Work instruction → Count the lines below that contain the string "ความผ", treating uppercase and lowercase as different. Reply with the number alone.

[Input material]

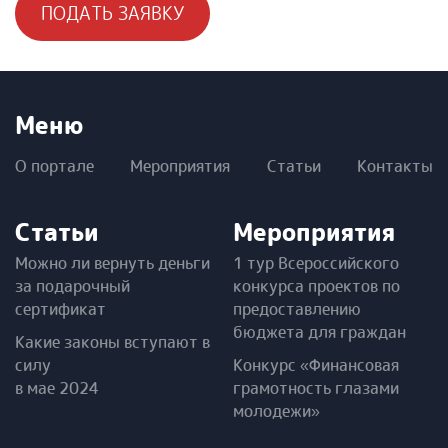
ПОДАТЬ ЗАЯВКУ
Меню
О портале
Мероприятия
Статьи
Контакты
Статьи
Мероприятия
Можно ли вернуть деньги
1 тур Всероссийского
за подарочный
конкурса проектов по
сертификат
предоставлению
бюджета для граждан
Какие законы вступают в
силу
Конкурс «Финансовая
в мае 2024
грамотность глазами
молодежи»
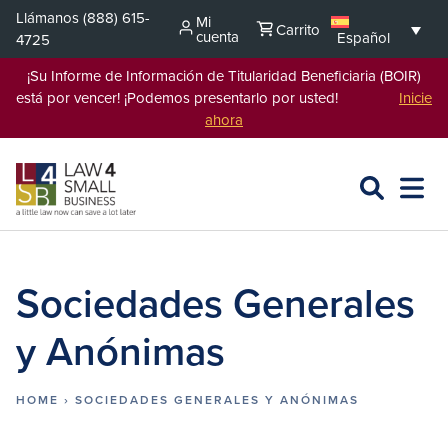
Saltar
Llámanos
(888) 615-
Mi
Carrito
al
cuenta
Español
4725
contenido
¡Su Informe de Información de Titularidad Beneficiaria (BOIR)
está por vencer! ¡Podemos presentarlo por usted!
Inicie
ahora
BUSCAR
ABRIR
EXPA
EN
MENÚ
L4SB
Sociedades Generales
y Anónimas
HOME
›
SOCIEDADES GENERALES Y ANÓNIMAS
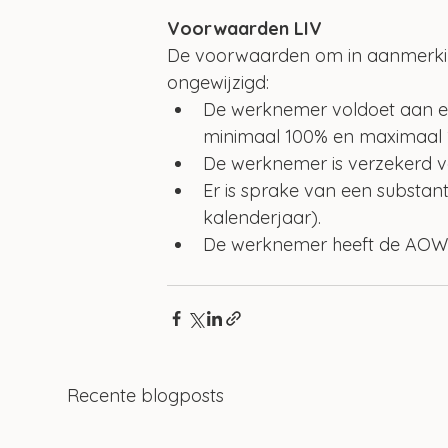
Voorwaarden LIV
De voorwaarden om in aanmerking
ongewijzigd:
De werknemer voldoet aan e
minimaal 100% en maximaal 1
De werknemer is verzekerd 
Er is sprake van een substan
kalenderjaar).
De werknemer heeft de AOW-ge
Recente blogposts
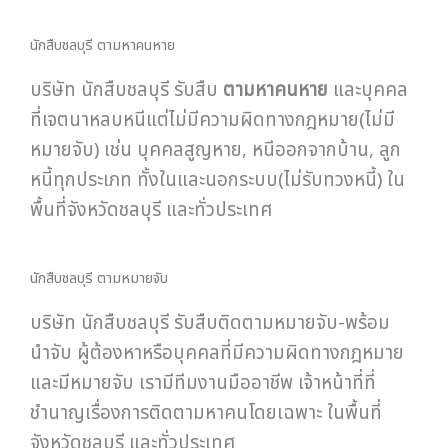
นักสืบชลบุรี ตามหาคนหาย
บริษัท นักสืบชลบุรี รับสืบ
ตามหาคนหาย
และบุคคล
ที่เจตนาหลบหนีแต่ไม่มีความผิดทางกฎหมาย(ไม่มี
หมายจับ) เช่น บุคคลสูญหาย, หนีออกจากบ้าน, ลูก
หนี้ทุกประเภท ทั้งในและนอกระบบ(ไม่รับทวงหนี้) ใน
พื้นที่จังหวัดชลบุรี และทั่วประเทศ
นักสืบชลบุรี ตามหมายจับ
บริษัท นักสืบชลบุรี รับสืบติดตามหมายจับ-พร้อม
นำจับ ผู้ต้องหาหรือบุคคลที่มีความผิดทางกฎหมาย
และมีหมายจับ เรามีทีมงานมืออาชีพ เจ้าหน้าที่ที่
ชำนาญเรื่องการติดตามหาคนโดยเฉพาะ ในพื้นที่
จังหวัดชลบุรี และทั่วประเทศ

[/Input material]

Result below → 2